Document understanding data
━━━━

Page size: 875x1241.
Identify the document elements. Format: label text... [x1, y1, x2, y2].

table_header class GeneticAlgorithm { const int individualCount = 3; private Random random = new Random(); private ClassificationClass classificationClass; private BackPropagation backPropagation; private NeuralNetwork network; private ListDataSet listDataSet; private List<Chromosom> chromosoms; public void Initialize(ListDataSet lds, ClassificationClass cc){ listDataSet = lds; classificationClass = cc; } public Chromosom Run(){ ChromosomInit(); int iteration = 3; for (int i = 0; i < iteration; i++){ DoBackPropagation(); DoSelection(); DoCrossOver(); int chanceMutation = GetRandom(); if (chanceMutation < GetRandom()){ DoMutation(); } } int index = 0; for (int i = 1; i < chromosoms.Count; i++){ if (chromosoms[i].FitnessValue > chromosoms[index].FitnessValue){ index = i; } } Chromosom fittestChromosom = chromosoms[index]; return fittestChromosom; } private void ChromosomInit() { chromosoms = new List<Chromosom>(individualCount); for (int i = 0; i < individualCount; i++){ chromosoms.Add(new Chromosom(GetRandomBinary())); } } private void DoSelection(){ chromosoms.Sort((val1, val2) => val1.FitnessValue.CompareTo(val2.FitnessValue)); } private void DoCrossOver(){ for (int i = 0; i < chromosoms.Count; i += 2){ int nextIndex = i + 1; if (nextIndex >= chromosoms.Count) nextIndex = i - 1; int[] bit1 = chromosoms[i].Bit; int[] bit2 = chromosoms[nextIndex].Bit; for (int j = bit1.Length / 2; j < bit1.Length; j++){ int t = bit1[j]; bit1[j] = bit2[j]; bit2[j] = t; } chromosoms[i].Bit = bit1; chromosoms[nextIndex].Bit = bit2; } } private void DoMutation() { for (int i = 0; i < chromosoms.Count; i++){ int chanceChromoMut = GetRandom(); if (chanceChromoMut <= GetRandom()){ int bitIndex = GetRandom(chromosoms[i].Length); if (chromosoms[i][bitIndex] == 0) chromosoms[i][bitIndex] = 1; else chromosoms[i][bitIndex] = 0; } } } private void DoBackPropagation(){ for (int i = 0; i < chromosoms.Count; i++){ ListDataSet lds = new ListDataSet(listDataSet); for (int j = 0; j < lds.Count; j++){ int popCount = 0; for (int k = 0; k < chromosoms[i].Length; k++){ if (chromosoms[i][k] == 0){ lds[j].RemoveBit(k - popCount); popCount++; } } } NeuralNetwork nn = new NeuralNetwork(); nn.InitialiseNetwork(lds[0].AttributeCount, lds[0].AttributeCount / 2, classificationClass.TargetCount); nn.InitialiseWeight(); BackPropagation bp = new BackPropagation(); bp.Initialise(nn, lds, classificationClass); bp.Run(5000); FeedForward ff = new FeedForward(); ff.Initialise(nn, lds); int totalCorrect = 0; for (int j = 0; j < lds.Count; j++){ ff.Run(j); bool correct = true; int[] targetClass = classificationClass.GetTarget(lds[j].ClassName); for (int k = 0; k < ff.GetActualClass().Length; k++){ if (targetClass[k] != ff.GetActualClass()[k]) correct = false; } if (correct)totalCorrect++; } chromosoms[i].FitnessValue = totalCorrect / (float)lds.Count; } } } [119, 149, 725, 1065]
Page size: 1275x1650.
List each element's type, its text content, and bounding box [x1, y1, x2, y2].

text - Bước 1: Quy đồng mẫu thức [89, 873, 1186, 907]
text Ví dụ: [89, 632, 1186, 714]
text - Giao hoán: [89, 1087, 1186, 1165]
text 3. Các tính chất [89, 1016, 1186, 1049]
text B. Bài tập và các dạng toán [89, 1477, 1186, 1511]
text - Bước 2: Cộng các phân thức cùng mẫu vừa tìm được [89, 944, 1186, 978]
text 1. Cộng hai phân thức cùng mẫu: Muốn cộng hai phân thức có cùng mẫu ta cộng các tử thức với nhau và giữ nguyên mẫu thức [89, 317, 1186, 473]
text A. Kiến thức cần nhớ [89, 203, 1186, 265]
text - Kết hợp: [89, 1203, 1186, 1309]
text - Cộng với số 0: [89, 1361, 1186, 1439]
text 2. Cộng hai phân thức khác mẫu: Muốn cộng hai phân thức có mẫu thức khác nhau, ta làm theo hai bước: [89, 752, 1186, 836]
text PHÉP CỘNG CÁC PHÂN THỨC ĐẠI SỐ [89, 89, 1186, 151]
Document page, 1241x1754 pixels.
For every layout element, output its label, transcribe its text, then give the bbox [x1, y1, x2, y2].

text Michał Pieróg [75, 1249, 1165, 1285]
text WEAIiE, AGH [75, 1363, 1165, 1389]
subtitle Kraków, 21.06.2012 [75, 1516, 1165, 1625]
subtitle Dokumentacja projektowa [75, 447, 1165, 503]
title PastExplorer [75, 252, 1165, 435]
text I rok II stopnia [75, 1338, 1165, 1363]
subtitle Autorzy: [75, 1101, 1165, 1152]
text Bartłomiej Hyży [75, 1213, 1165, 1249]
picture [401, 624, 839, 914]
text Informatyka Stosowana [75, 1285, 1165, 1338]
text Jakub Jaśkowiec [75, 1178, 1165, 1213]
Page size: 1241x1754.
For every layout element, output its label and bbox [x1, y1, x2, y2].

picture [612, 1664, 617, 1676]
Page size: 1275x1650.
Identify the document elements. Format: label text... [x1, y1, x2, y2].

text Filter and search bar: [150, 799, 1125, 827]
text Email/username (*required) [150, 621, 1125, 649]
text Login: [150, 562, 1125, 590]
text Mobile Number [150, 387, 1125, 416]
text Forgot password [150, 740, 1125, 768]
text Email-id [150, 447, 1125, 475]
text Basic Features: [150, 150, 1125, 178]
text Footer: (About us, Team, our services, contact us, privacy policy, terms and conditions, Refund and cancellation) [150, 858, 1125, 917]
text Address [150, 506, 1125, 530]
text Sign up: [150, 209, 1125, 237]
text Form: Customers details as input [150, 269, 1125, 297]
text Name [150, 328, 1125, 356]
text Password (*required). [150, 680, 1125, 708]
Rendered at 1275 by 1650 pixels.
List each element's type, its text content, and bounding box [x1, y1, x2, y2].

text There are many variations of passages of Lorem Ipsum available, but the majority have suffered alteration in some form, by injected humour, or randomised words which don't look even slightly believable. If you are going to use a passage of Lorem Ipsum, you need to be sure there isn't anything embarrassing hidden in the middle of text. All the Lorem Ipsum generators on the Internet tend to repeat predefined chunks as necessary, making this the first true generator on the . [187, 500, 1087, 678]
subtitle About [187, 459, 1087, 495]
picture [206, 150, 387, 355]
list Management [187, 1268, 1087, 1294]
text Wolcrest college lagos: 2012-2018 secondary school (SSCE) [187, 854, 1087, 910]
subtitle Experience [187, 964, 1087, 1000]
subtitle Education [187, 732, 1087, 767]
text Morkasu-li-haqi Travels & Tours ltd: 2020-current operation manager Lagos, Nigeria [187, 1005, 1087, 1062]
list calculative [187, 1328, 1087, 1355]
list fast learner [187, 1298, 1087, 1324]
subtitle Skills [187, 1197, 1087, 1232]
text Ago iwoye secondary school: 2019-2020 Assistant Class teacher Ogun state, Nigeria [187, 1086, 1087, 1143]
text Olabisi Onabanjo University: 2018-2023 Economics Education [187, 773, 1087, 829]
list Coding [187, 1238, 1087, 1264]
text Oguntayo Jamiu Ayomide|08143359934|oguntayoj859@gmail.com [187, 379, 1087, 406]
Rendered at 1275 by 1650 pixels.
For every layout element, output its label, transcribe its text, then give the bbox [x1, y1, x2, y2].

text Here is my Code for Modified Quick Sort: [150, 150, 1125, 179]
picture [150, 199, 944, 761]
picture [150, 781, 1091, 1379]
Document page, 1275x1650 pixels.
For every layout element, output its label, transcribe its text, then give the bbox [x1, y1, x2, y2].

━━━━

INSTRUCTION - The entries need to be set down again in full, with no word changed.

RESPONSE TO THIS EXERCISE -
Page size: 875x1241.
Identify the document elements. Format: label text... [x1, y1, x2, y2].

table_header class GeneticAlgorithm { const int individualCount = 3; private Random random = new Random(); private ClassificationClass classificationClass; private BackPropagation backPropagation; private NeuralNetwork network; private ListDataSet listDataSet; private List<Chromosom> chromosoms; public void Initialize(ListDataSet lds, ClassificationClass cc){ listDataSet = lds; classificationClass = cc; } public Chromosom Run(){ ChromosomInit(); int iteration = 3; for (int i = 0; i < iteration; i++){ DoBackPropagation(); DoSelection(); DoCrossOver(); int chanceMutation = GetRandom(); if (chanceMutation < GetRandom()){ DoMutation(); } } int index = 0; for (int i = 1; i < chromosoms.Count; i++){ if (chromosoms[i].FitnessValue > chromosoms[index].FitnessValue){ index = i; } } Chromosom fittestChromosom = chromosoms[index]; return fittestChromosom; } private void ChromosomInit() { chromosoms = new List<Chromosom>(individualCount); for (int i = 0; i < individualCount; i++){ chromosoms.Add(new Chromosom(GetRandomBinary())); } } private void DoSelection(){ chromosoms.Sort((val1, val2) => val1.FitnessValue.CompareTo(val2.FitnessValue)); } private void DoCrossOver(){ for (int i = 0; i < chromosoms.Count; i += 2){ int nextIndex = i + 1; if (nextIndex >= chromosoms.Count) nextIndex = i - 1; int[] bit1 = chromosoms[i].Bit; int[] bit2 = chromosoms[nextIndex].Bit; for (int j = bit1.Length / 2; j < bit1.Length; j++){ int t = bit1[j]; bit1[j] = bit2[j]; bit2[j] = t; } chromosoms[i].Bit = bit1; chromosoms[nextIndex].Bit = bit2; } } private void DoMutation() { for (int i = 0; i < chromosoms.Count; i++){ int chanceChromoMut = GetRandom(); if (chanceChromoMut <= GetRandom()){ int bitIndex = GetRandom(chromosoms[i].Length); if (chromosoms[i][bitIndex] == 0) chromosoms[i][bitIndex] = 1; else chromosoms[i][bitIndex] = 0; } } } private void DoBackPropagation(){ for (int i = 0; i < chromosoms.Count; i++){ ListDataSet lds = new ListDataSet(listDataSet); for (int j = 0; j < lds.Count; j++){ int popCount = 0; for (int k = 0; k < chromosoms[i].Length; k++){ if (chromosoms[i][k] == 0){ lds[j].RemoveBit(k - popCount); popCount++; } } } NeuralNetwork nn = new NeuralNetwork(); nn.InitialiseNetwork(lds[0].AttributeCount, lds[0].AttributeCount / 2, classificationClass.TargetCount); nn.InitialiseWeight(); BackPropagation bp = new BackPropagation(); bp.Initialise(nn, lds, classificationClass); bp.Run(5000); FeedForward ff = new FeedForward(); ff.Initialise(nn, lds); int totalCorrect = 0; for (int j = 0; j < lds.Count; j++){ ff.Run(j); bool correct = true; int[] targetClass = classificationClass.GetTarget(lds[j].ClassName); for (int k = 0; k < ff.GetActualClass().Length; k++){ if (targetClass[k] != ff.GetActualClass()[k]) correct = false; } if (correct)totalCorrect++; } chromosoms[i].FitnessValue = totalCorrect / (float)lds.Count; } } } [119, 149, 725, 1065]
Page size: 1275x1650.
List each element's type, its text content, and bounding box [x1, y1, x2, y2].

text - Bước 1: Quy đồng mẫu thức [89, 873, 1186, 907]
text Ví dụ: [89, 632, 1186, 714]
text - Giao hoán: [89, 1087, 1186, 1165]
text 3. Các tính chất [89, 1016, 1186, 1049]
text B. Bài tập và các dạng toán [89, 1477, 1186, 1511]
text - Bước 2: Cộng các phân thức cùng mẫu vừa tìm được [89, 944, 1186, 978]
text 1. Cộng hai phân thức cùng mẫu: Muốn cộng hai phân thức có cùng mẫu ta cộng các tử thức với nhau và giữ nguyên mẫu thức [89, 317, 1186, 473]
text A. Kiến thức cần nhớ [89, 203, 1186, 265]
text - Kết hợp: [89, 1203, 1186, 1309]
text - Cộng với số 0: [89, 1361, 1186, 1439]
text 2. Cộng hai phân thức khác mẫu: Muốn cộng hai phân thức có mẫu thức khác nhau, ta làm theo hai bước: [89, 752, 1186, 836]
text PHÉP CỘNG CÁC PHÂN THỨC ĐẠI SỐ [89, 89, 1186, 151]
Document page, 1241x1754 pixels.
For every layout element, output its label, transcribe its text, then give the bbox [x1, y1, x2, y2].

text Michał Pieróg [75, 1249, 1165, 1285]
text WEAIiE, AGH [75, 1363, 1165, 1389]
subtitle Kraków, 21.06.2012 [75, 1516, 1165, 1625]
subtitle Dokumentacja projektowa [75, 447, 1165, 503]
title PastExplorer [75, 252, 1165, 435]
text I rok II stopnia [75, 1338, 1165, 1363]
subtitle Autorzy: [75, 1101, 1165, 1152]
text Bartłomiej Hyży [75, 1213, 1165, 1249]
picture [401, 624, 839, 914]
text Informatyka Stosowana [75, 1285, 1165, 1338]
text Jakub Jaśkowiec [75, 1178, 1165, 1213]
Page size: 1241x1754.
For every layout element, output its label and bbox [x1, y1, x2, y2].

picture [612, 1664, 617, 1676]
Page size: 1275x1650.
Identify the document elements. Format: label text... [x1, y1, x2, y2].

text Filter and search bar: [150, 799, 1125, 827]
text Email/username (*required) [150, 621, 1125, 649]
text Login: [150, 562, 1125, 590]
text Mobile Number [150, 387, 1125, 416]
text Forgot password [150, 740, 1125, 768]
text Email-id [150, 447, 1125, 475]
text Basic Features: [150, 150, 1125, 178]
text Footer: (About us, Team, our services, contact us, privacy policy, terms and conditions, Refund and cancellation) [150, 858, 1125, 917]
text Address [150, 506, 1125, 530]
text Sign up: [150, 209, 1125, 237]
text Form: Customers details as input [150, 269, 1125, 297]
text Name [150, 328, 1125, 356]
text Password (*required). [150, 680, 1125, 708]
Rendered at 1275 by 1650 pixels.
List each element's type, its text content, and bounding box [x1, y1, x2, y2].

text There are many variations of passages of Lorem Ipsum available, but the majority have suffered alteration in some form, by injected humour, or randomised words which don't look even slightly believable. If you are going to use a passage of Lorem Ipsum, you need to be sure there isn't anything embarrassing hidden in the middle of text. All the Lorem Ipsum generators on the Internet tend to repeat predefined chunks as necessary, making this the first true generator on the . [187, 500, 1087, 678]
subtitle About [187, 459, 1087, 495]
picture [206, 150, 387, 355]
list Management [187, 1268, 1087, 1294]
text Wolcrest college lagos: 2012-2018 secondary school (SSCE) [187, 854, 1087, 910]
subtitle Experience [187, 964, 1087, 1000]
subtitle Education [187, 732, 1087, 767]
text Morkasu-li-haqi Travels & Tours ltd: 2020-current operation manager Lagos, Nigeria [187, 1005, 1087, 1062]
list calculative [187, 1328, 1087, 1355]
list fast learner [187, 1298, 1087, 1324]
subtitle Skills [187, 1197, 1087, 1232]
text Ago iwoye secondary school: 2019-2020 Assistant Class teacher Ogun state, Nigeria [187, 1086, 1087, 1143]
text Olabisi Onabanjo University: 2018-2023 Economics Education [187, 773, 1087, 829]
list Coding [187, 1238, 1087, 1264]
text Oguntayo Jamiu Ayomide|08143359934|oguntayoj859@gmail.com [187, 379, 1087, 406]
Rendered at 1275 by 1650 pixels.
For every layout element, output its label, transcribe its text, then give the bbox [x1, y1, x2, y2].

text Here is my Code for Modified Quick Sort: [150, 150, 1125, 179]
picture [150, 199, 944, 761]
picture [150, 781, 1091, 1379]
Document page, 1275x1650 pixels.
For every layout element, output its label, transcribe its text, then give the bbox [x1, y1, x2, y2].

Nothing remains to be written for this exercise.